> Travail à faire:
(a) Résumez en deux phrases le paragraphe de l'article qui commence par « Dans la nuit de jeudi à vendredi », en gardant ses faits principaux.
(b) Restituez mot pour mot le passage de l'article qui commence par « News - 04.08.2015 » et se termine par « ultra en Cisjordanie. ».

> Extrait choisi:
════════════════════

News - 04.08.2015

A l’abri du parapluie occidental, Israel brûle les Palestiniens

A l’abri du parapluie occidental, Israel brule les Palestiniens

Dans la nuit de jeudi à vendredi, un bébé palestinien d’un an et demi, Ali Saad Dawabchah,  est mort carbonisé ;  son frère (4 ans) et ses parents ont été très gravement brûlés dans l’incendie de leur maison de  Douma - village de 3000 âmes au nord de Jérusalem,  assiégé par les colonies illégales de Shilo, Ma’ale Efraim et celle de Beit El, repaire de juifs ultra en Cisjordanie.
Il est d’ailleurs possible que le drame de Douma soit la réponse des colons à la destruction par l’armée, le 29 juillet 2015, de deux immeubles illégaux dans cette dernière colonie.  Les terroristes juifs, auteurs de l’incendie de Douma,  l’ont signé on ne peut plus clairement avec des inscriptions en hébreu comme « Revanche », « Le prix à payer » et l’étoile de David. Depuis des années, des activistes d’extrême droite et des colons se livrent en Israël et dans les Territoires palestiniens, sous le label du «prix à payer», à des agressions et des actes de vandalisme contre des Palestiniens et des Arabes israéliens, des lieux de culte musulmans et chrétiens. En juillet 2014, ils ont ainsi assassiné,  de manière atroce,  le jeune Mohamed Abou Khdeir. Gideon Levy, (Haaretz du 2 août 2015) écrit que l’incendie de Douma est une preuve nouvelle du « fascisme juif ».

════════════════════

> Lignes de données:
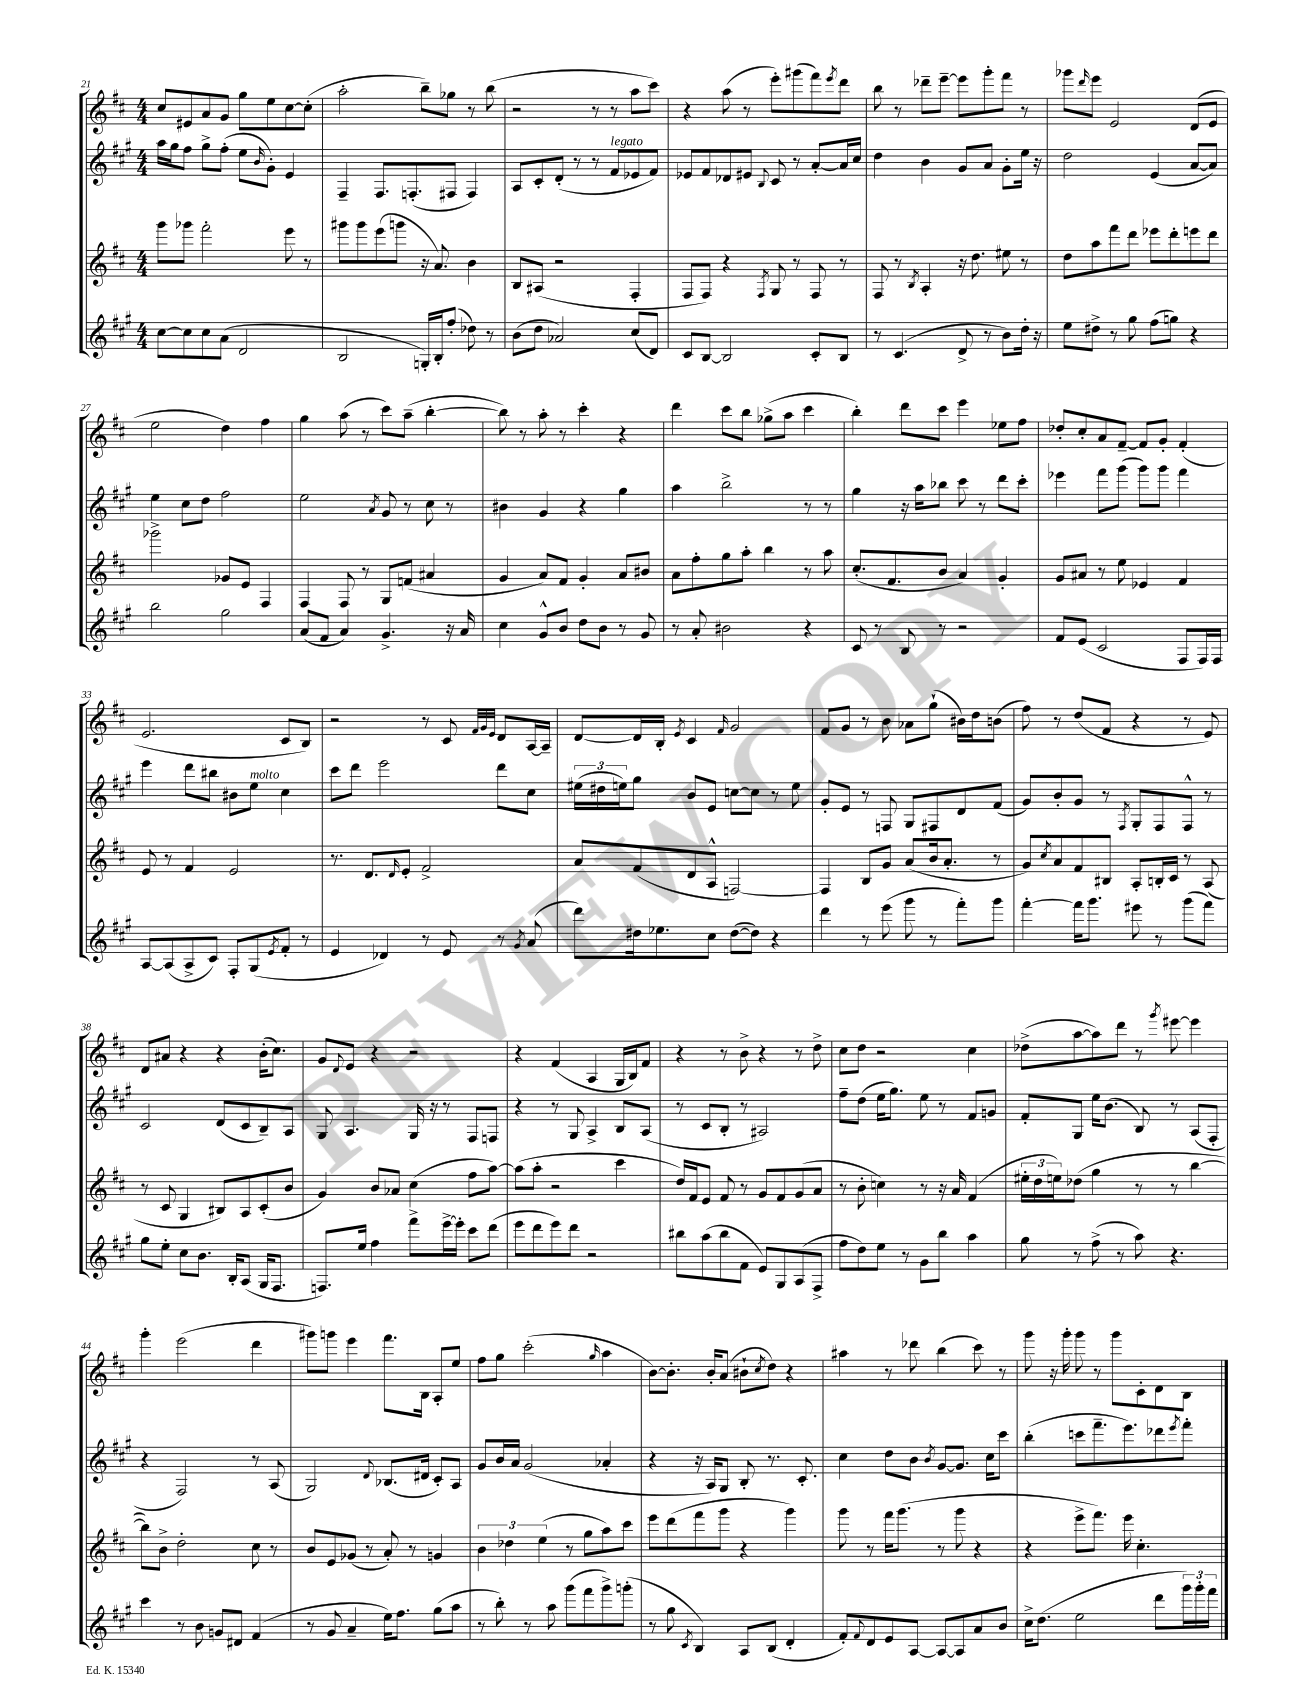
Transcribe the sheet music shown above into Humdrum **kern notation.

**kern	**kern	**kern	**kern
*staff4	*staff3	*staff2	*staff1
*clefG2	*clefG2	*clefG2	*clefG2
*k[f#c#g#]	*k[f#c#]	*k[f#c#g#]	*k[f#c#]
*M4/4	*M4/4	*M4/4	*M4/4
[8cc#	8ggg	16aa	8cc#
.	.	16gg#	.
8cc#]	8ggg-	8ff#	8e#
8cc#	2fff#'	8gg#^	8a
(8a	.	(8ff#'	8g
2d	.	8ee	8gg
.	.	16qqb	.
.	.	8g#')	8ee
.	8eee	4e	[8cc#
.	8r	.	(8cc#']
=	=	=	=
2B	8ggg#	4F#~	2aa'
.	8ggg#	.	.
.	(8eee	8.F#	.
.	8ggg	.	.
.	.	(8.F'	.
16G')	16r	.	8bb~)
16B'	8.a)	.	.
(8ff#'	.	8F#	8gg-
8dd-)	4b	4F#)	8r
8r	.	.	(8bb
=	=	=	=
(8b	8B	8A	2r
8dd	(8A#	8c#'	.
2a-)	2r	(8d'	.
.	.	8r	.
.	.	8r	8r
.	.	8f#	8r
(8cc#	4F#'	8e-	8aa
8d)	.	8f#)	8ccc#)
=	=	=	=
8c#	8F#	8e-	4r
[8B	8F#)	8f#	.
2B]	4r	8d-	(8aa
.	.	8e#	8r
.	8qF#	8qqB	.
.	8G	8c#	8eee')
.	8r	8r	(8ggg#
8c#'	8F#	[8a'	8fff#)
.	.	.	8qeee
8B	8r	16a]	8ddd
.	.	16cc#	.
=	=	=	=
8r	8F#	4dd	8bb
(4.c#	8r	.	8r
.	8qB	.	.
.	4A'	4b	8ddd-~
.	.	.	[8eee~
8d^	16r	8g#	8eee]
.	8.dd	.	.
8r	.	8a	8ggg'
8b)	8ee#	8g#'	8fff#
16dd'	8r	16ee	8r
16r	.	16r	.
=	=	=	=
8ee	8dd	2dd	8ggg-
.	.	.	16qqddd
8dd#^	8aa	.	8eee
8r	8fff#	.	2e
8gg#	8ddd	.	.
(8ff#	8eee-	(4e	.
8gg)	8ddd'	.	.
4r	8eee	[8a	(8d
.	8ddd	8a])	8e
=	=	=	=
2bb	2ggg-^	4ee	2ee
.	.	8cc#	.
.	.	8dd	.
2gg#	8g-	2ff#	4dd)
.	8e	.	.
.	4F#	.	4ff#
=	=	=	=
(8a	4F#	2ee	4gg
8f#	.	.	.
4a)	8F#	.	(8aa
.	8r	.	8r
.	.	8qa	.
4.g#^	8G	8g#	8ccc#)
.	(8f	8r	(8aa~
.	4a#	8cc#	[4bb'
16r	.	8r	.
16a	.	.	.
=	=	=	=
4cc#	4g	4b#	8bb])
.	.	.	8r
8g#^^	8a)	4g#	8aa'
8b	8f#	.	8r
8dd	4g'	4r	4ccc#'
8b	.	.	.
8r	8a	4gg#	4r
8g#	8b#	.	.
=	=	=	=
8r	8a	4aa	4ddd
8a'	8ff#'	.	.
2b#	8gg	2bb^	8ccc#
.	8aa'	.	8bb
.	4bb	.	(8gg-^
.	.	.	8aa
4r	8r	8r	4ccc#
.	8aa	8r	.
=	=	=	=
8c#	(8.cc#'	4gg#	4bb')
8r	.	.	.
.	8.f#	.	.
8B	.	16r	8ddd
.	.	16aa	.
8r	8b	8bb-	8ccc#
2r	4a)	8ccc#	4eee
.	.	8r	.
.	4g'	8ddd	8ee-
.	.	8ccc#'	8ff#
=	=	=	=
8f#	8g	4eee-	8dd-'
(8e	8a#	.	8cc#'
2c#	8r	8fff#	8a
.	8ee	(8ggg#	[8f#~
.	4e-	8ggg#)	8f#]
.	.	8ggg#	8g'
8F#	4f#	4fff#	(4f#'
16F#)	.	.	.
16F#	.	.	.
=	=	=	=
[8A	8e	4eee	2.e
(8A]	8r	.	.
8A^	4f#	8ddd	.
8c#)	.	8bb#	.
8F#'	2e	8b#	.
(8G#	.	8ee	.
8qe	.	.	.
8f#'	.	4cc#	8c#
8r	.	.	8B)
=	=	=	=
4e	8.r	8ccc#	2r
.	.	8ddd	.
.	8.d	.	.
4d-)	.	2eee	.
.	16qqd	.	.
.	8e'	.	.
8r	2f#^	.	8r
8e	.	.	8c#
.	.	.	32qqf#
.	.	.	32qqg
.	.	.	32qqe
8r	.	8ddd	8d
8qg#	.	.	.
(8a	.	8cc#	[16A
.	.	.	16A~]
=	=	=	=
8ddd)	8a	(24ee#	[8d
.	.	24dd#	.
.	.	24ee)	.
16dd#	(8f#	8gg#	16d]
8.ee-	.	.	16B'
.	.	.	8qe
.	8d	8b	4c#
8cc#	8A^^	8e	.
.	.	.	16qqf#
([8dd#	[2F)	[8cc	2g
8dd#])	.	8cc]	.
4r	.	8r	.
.	.	8ee	.
=	=	=	=
4ddd	4F]	8g#'	8f#
.	.	8e	8g
8r	8B	8r	8r
(8eee	8g	8F	8b
8ggg#	(8a	8G#	8a-
8r	16b	8F#	(8gg`
.	8.a'	.	.
8fff#')	.	8d	16b#)
.	.	.	16dd
8ggg#	8r	(8f#	(8b
=	=	=	=
[4fff#'	8g)	8g#)	8ff#)
.	8qcc#	.	.
.	8a	8b'	8r
16fff#]	8f#	8g#	(8dd
8.ggg#	.	.	.
.	8B#	8r	8f#
.	.	8qF#	.
8eee#	8A'	8G#'	4r
8r	16B'	8F#	.
.	16c#	.	.
(8ggg#	8r	8F#^^	8r
8fff#)	(8A	8r	8e)
=	=	=	=
8gg#	8r	2c#	8d
8ee'	8c#	.	8a#
8cc#	4G	.	4r
8.b	.	.	.
.	8B#)	(8d	4r
16B'	.	.	.
(8A	8A	8c#	.
16G#	(8c#'	8B~)	(16b'
8.F#	.	.	8.cc#)
.	8b	8A	.
=	=	=	=
8.F)	4g)	8G#	8g
.	.	.	8qqd
.	.	4.A	8e
16ee	.	.	.
4ff#	8b	.	4r
.	8a-	.	.
8fff#^	(4cc#	16G#	2r
.	.	16r	.
[16eee^	.	8r	.
16eee']	.	.	.
8ccc#	8ff#	8F#	.
(8ddd	[8aa)	8F	.
=	=	=	=
8eee	(8aa]	4r	4r
8ddd	8aa'	.	.
8eee)	2r	8r	(4f#
8ddd	.	8G#	.
2r	.	4A^	4A
.	4ccc#	8B	16G
.	.	.	16B)
.	.	(8A	8f#
=	=	=	=
8bb#	16dd)	8r	4r
.	16f#	.	.
(8aa	8e	8c#	.
8bb#	8f#	8B'	8r
8f#	8r	8r	8b^
8e)	8g	2A#)	4r
8G#	8f#	.	.
(8A	(8g	.	8r
8F#^	8a	.	8dd^
=	=	=	=
8ff#	8r	8ff#~	8cc#
8dd)	8b'	(8dd	8dd
8ee	4cc)	16ee	2r
.	.	8.gg#)	.
8r	.	.	.
8g#	8r	8ee	.
8bb	16r	8r	.
.	16a	.	.
4aa	(4f#	8f#	4cc#
.	.	8g	.
=	=	=	=
8gg#	24ee#'	8f#'	(8dd-^
.	24dd	.	.
.	24ee)	.	.
8r	(8dd-	8G#	[8aa
(8ff#^	4gg	16ee	8aa])
.	.	(8.b	.
8r	.	.	8ddd
8aa)	8r	8B)	8r
.	.	.	8qggg
4.r	8r	8r	[8eee#
.	[4bb	(8A	4eee#]
.	.	8F#'	.
=	=	=	=
4ccc#	8bb])	4r	4ggg'
.	8b^	.	.
8r	2dd'	2F#)	(2eee
8b	.	.	.
8g	.	.	.
8d#	.	.	.
(4f#	8cc#	8r	4ddd
.	8r	(8A	.
=	=	=	=
8r	8b	2G#)	8ggg#)
8g#	8e	.	8ggg
4a~	(8g-	.	4eee
.	8r	.	.
.	.	8qqd	.
16ee)	8a')	(8.B-	8.fff#
8.ff#	.	.	.
.	8r	.	.
.	.	16d#	16B
(8gg#	4g	8c#')	8A'
8aa	.	8A	8ee
=	=	=	=
8r	6b	8g#	8ff#
8bb')	.	16b	8gg
.	6dd-	.	.
.	.	16a	.
8r	.	(2g#	(2ccc#'
.	(6ee	.	.
8aa	.	.	.
(8ggg#	8r	.	.
8fff#	8gg	.	.
.	.	.	16qqgg
8ggg#^)	8aa)	4a-'	4aa
(8ggg'	8ccc#	.	.
=	=	=	=
8r	8eee	4r	[8b)
8gg#	(8ddd	.	8.b']
8qc#	.	.	.
4B)	8fff#	16r	.
.	.	16A)	16b'
.	8ggg	8G#	(8a
8A	4r	8B'	8b#`
.	.	.	8qcc#
(8B	.	8.r	8dd)
4d'	4ggg)	.	4r
.	.	8.c#'	.
=	=	=	=
8f#')	8ggg	4cc#	4aa#
8qqf#	.	.	.
8d	8r	.	.
8e	16fff#	8dd	8r
.	(8.ggg	.	.
[8A	.	8b	8ddd-
.	.	8qb	.
8A_	8r	[8g#	(4bb
8A]	8ggg	8.g#]	.
8a	4r	.	8ccc#)
.	.	16cc#	.
8b	.	8ccc#	8r
=	=	=	=
16cc#^	4r	(4bb'	8ggg
(8.dd	.	.	.
.	.	.	16r
.	.	.	16ggg'
2ee	8eee^	8ccc	8ggg
.	8.fff#)	8.fff#~	8r
.	.	.	8ggg
.	16eee	8.eee)	.
.	4.cc#'	.	8c#'
8ddd	.	8ddd-	8d
.	.	8qeee	.
24ggg#)	.	8fff#'	8B
24ggg#'	.	.	.
24fff#	.	.	.
==	==	==	==
*-	*-	*-	*-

════════════════════

> Corrigé:
(a) Dans la nuit de jeudi à vendredi, Ali Saad Dawabchah, un bébé palestinien d'un an et demi, est mort carbonisé dans l'incendie de la maison familiale à Douma, et son frère de 4 ans et ses parents ont été très gravement brûlés. Douma est un village de 3000 âmes au nord de Jérusalem, assiégé par les colonies illégales de Shilo, Ma'ale Efraim et Beit El, en Cisjordanie.

(b)
News - 04.08.2015

A l’abri du parapluie occidental, Israel brûle les Palestiniens

A l’abri du parapluie occidental, Israel brule les Palestiniens

Dans la nuit de jeudi à vendredi, un bébé palestinien d’un an et demi, Ali Saad Dawabchah,  est mort carbonisé ;  son frère (4 ans) et ses parents ont été très gravement brûlés dans l’incendie de leur maison de  Douma - village de 3000 âmes au nord de Jérusalem,  assiégé par les colonies illégales de Shilo, Ma’ale Efraim et celle de Beit El, repaire de juifs ultra en Cisjordanie.